Living Sustainably: Farming

Living Sustainably:

Where does our food come from?

 

Doctor-Duncan-Westbury
Dr Duncan Westbury

Dr Duncan Westbury is involved with research at the University of Worcester which contributes towards making farming more sustainable.

He specialises in ‘agroecosystems’ in which farmers are encouraged to work with nature as opposed to against it – this contributes greatly towards sustainability.

 

Where does our food come from?

An important part of living sustainably is understanding where our food comes from. Some stores make a conscious effort to support farmers that grow their crops as sustainably as possible. We should take a step towards sustainable living by purchasing our food from these stores.

 

Encouraging Wildlife

A flagship example of Dr Westbury’s work is his recent research with Waitrose PLC and Fruition PO, regarding the growing of Jazz Apples. Dr Westbury established wildflowers in the rows between apple trees. These areas are normally heavily mowed and thus do not allow any animals or insects to gain a foothold, but by growing wildflowers in these areas, it encourages wildlife to move in. However, whilst this is good for the environment, it also has some benefits for the farmers.

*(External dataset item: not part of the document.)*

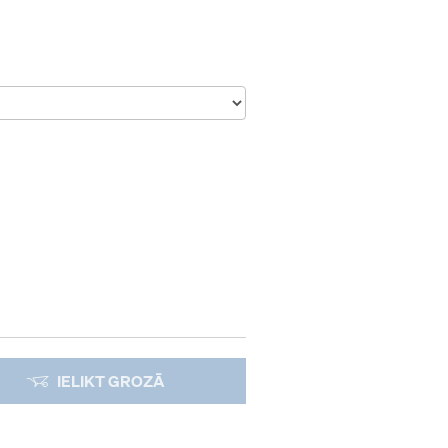
IELIKT GROZĀ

The presence of wildflowers…

  • Encourages natural enemies which eradicate pests
  • Encourages natural pollinators which eradicate the need for managed pollination services

Reducing Pesticide Use

‘Natural enemies’ (mainly insects) consume common pests such as aphids. By presenting these natural enemies with a preferred habitat and a food source, it allows the farmers to reduce their reliance on pesticides, which in turn saves money. However, the presence of natural enemies alone is not a total substitute for the use of pesticides. Due to the demand for fruit grown in the UK, pesticides will always be necessary in some regard, but the introduction of natural enemies can reduce their usage.

 

Wild-flowers
Wildflowers

Natural Pollinators

Previously, the services provided by pollinators had been taken advantage of. Farmers relied on wild pollinators without supporting them outside of the blossom period and many growers had to provide their own pollinators by having beehives or bumblebee boxes. By planting wildflowers which support bees and other pollinators in the orchard, farmers can increase the sustainability of their business and save money by not having to pay for managed pollination services.

On the consumer end, our duty is to do our research regarding which farms are attempting to operate sustainably. For example, Fruition PO who supplies Waitrose licenses the planting and growing of Jazz Apples in the United Kingdom.

Whilst there can be a greater cost associated with shopping sustainably, this is a price well worth paying if we wish to reduce our impact on the environment.